Machine-readable electronics designs
· · · ·

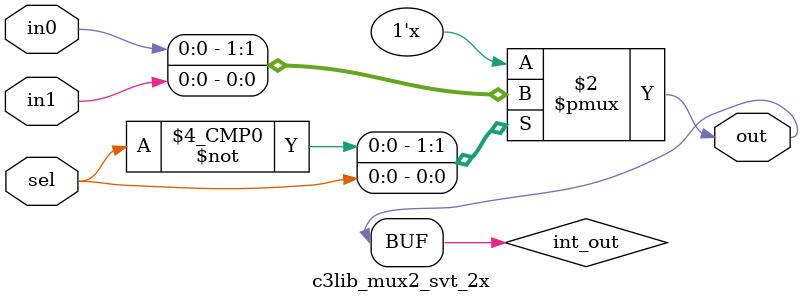
<source format=sv>

module  c3lib_mux2_svt_2x ( 

  in0,
  in1,
  sel,
  out

); 

input		in0;
input		in1;
input		sel;
output		out;

  var	logic	int_out;

  always_comb begin
    unique case ( sel )
      1'b0    : int_out = in0;
      1'b1    : int_out = in1;
      default : int_out = 1'bx;
    endcase
  end
  assign out = int_out;

endmodule 


</source>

· · · ·

The problem
Without the pictures, return all the records precisely as they stand.

Written response
<source format=sv>

module  c3lib_mux2_svt_2x ( 

  in0,
  in1,
  sel,
  out

); 

input		in0;
input		in1;
input		sel;
output		out;

  var	logic	int_out;

  always_comb begin
    unique case ( sel )
      1'b0    : int_out = in0;
      1'b1    : int_out = in1;
      default : int_out = 1'bx;
    endcase
  end
  assign out = int_out;

endmodule 


</source>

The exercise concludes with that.